Exercise description
Say how many lines of the data contain "Roaming", and nothing more.

+++ Source information +++

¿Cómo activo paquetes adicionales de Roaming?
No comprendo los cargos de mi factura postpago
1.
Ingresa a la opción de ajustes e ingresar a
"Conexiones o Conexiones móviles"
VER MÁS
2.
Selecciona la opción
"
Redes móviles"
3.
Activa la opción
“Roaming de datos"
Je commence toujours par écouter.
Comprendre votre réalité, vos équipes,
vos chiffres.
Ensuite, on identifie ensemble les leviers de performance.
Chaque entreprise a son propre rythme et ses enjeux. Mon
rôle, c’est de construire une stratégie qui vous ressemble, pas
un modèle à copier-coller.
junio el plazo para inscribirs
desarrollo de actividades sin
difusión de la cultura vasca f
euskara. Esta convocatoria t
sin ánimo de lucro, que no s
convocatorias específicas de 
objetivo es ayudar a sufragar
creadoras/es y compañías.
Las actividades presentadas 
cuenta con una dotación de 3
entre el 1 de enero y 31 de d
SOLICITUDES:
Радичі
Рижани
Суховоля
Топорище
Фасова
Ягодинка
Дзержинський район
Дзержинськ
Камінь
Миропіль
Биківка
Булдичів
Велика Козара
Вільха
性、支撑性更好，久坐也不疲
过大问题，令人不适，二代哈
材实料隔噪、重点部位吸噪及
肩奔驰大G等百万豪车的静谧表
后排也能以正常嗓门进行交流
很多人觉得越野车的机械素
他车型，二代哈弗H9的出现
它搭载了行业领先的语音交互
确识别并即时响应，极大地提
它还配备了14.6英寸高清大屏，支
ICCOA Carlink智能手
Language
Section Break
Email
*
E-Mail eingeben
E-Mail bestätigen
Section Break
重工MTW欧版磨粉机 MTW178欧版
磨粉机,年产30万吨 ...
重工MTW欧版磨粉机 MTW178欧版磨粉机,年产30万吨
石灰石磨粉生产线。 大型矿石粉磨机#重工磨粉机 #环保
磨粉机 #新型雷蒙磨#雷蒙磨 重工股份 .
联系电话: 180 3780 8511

+++

Written response
2